By intern reporter Han Wei
China's development strategy, with its traditional emphasis on low-cost exports, is transforming in a way that may point the country towards a socially responsible future.
Such a new direction would certainly please international development specialists such as Simon Zadek, chief executive of a London-Washington think tank called AccountAbility.
In an interview with Caijing, Zadek said China seems poised to move up the manufacturing value chain during its next growth stage while its companies seek more opportunities overseas. But Zadek, emphasized that “without addressing sustainability issues, that growth will be impeded.” The organization recently published its annual State of Responsible Competitiveness report in Chinese for the first time.
Sustainability encompasses sound business practices -- coupled with environmental protection, fair labor standards and social responsibility -- as important drivers for raising national and regional economic competitiveness. AccountAbility's report assesses these business habits in 108 countries, ranking nations according to responsible competitiveness, based on their ability to deliver social, environmental and economic improvements.
In the latest report, China ranked a relatively low 87th. AccountAbility said the country's current practice of responsible competitiveness remains weak by international standards.
But China is one of the world's economic growth engines, having risen to fourth in terms of GDP. And along with the nation's rising prosperity, an increasing number of China's major companies are embracing the concept of social responsibility.
As an example, Bank of China recently issued its first-ever report on corporate social responsibility. One of China's Big Four state-owned banks, it pledged to work harder at improving employee relations, protecting the environment and serving consumers.
Meanwhile, the country's largest mobile phone provider China Mobile said in a recent annual Corporate Social Responsibility Report that the company would shoulder more social and environmental responsibilities as part of its future development strategy.
China's first major corporate social responsibility report was issued in 2006 by State Grid Corp., an electric power distributor. A variety of other companies followed State Grid by incorporating responsible business practices into their development strategies.
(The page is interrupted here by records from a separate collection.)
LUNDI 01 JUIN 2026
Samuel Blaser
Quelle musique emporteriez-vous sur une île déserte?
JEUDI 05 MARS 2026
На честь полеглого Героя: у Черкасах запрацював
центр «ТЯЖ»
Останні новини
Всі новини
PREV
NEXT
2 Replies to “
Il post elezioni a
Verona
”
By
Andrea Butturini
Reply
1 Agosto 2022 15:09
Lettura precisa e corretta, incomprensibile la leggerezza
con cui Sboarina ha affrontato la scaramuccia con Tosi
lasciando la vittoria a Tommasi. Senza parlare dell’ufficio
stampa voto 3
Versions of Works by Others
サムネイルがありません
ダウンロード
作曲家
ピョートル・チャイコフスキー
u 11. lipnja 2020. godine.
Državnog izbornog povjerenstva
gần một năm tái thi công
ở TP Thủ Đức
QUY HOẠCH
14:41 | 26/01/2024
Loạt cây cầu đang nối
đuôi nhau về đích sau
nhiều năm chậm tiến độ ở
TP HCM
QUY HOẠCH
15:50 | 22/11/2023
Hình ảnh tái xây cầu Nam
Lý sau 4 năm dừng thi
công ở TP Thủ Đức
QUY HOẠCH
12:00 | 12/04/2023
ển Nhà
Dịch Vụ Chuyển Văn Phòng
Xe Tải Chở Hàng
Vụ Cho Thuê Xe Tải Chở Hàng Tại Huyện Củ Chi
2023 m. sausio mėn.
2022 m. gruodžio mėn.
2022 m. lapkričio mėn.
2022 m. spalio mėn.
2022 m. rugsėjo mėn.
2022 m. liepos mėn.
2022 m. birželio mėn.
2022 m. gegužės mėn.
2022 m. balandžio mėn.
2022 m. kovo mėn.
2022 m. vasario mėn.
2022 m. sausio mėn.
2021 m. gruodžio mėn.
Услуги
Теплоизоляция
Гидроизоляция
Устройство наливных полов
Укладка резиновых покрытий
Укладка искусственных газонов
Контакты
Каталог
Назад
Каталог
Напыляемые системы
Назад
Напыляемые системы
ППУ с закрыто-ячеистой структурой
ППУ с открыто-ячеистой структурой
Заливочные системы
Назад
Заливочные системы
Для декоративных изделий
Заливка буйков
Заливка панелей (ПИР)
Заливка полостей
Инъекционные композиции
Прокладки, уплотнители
These firms are the exception. Most Chinese enterprises are just learning how to perform as responsible global players managing the environment and acting in socially responsible manner. But Zadek said China's competition strategy is priming for changes. The country can no longer underpin its success by continuing a 30-year development path that relies on exports of cheap products, because the world is losing its ability to absorb more low-cost products.
Zadek thinks Chinese enterprises will play an important role in shaping global markets in the future. The country has seen the emergence of its first generation of multinationals with advanced technology in recent years, and an increasing number of Chinese enterprises now hope to tap international markets and become global players.
However, Zadek said these global market hopefuls must build sound reputations in responsible business practices if they want access to foreign market resources and fewer trade barriers.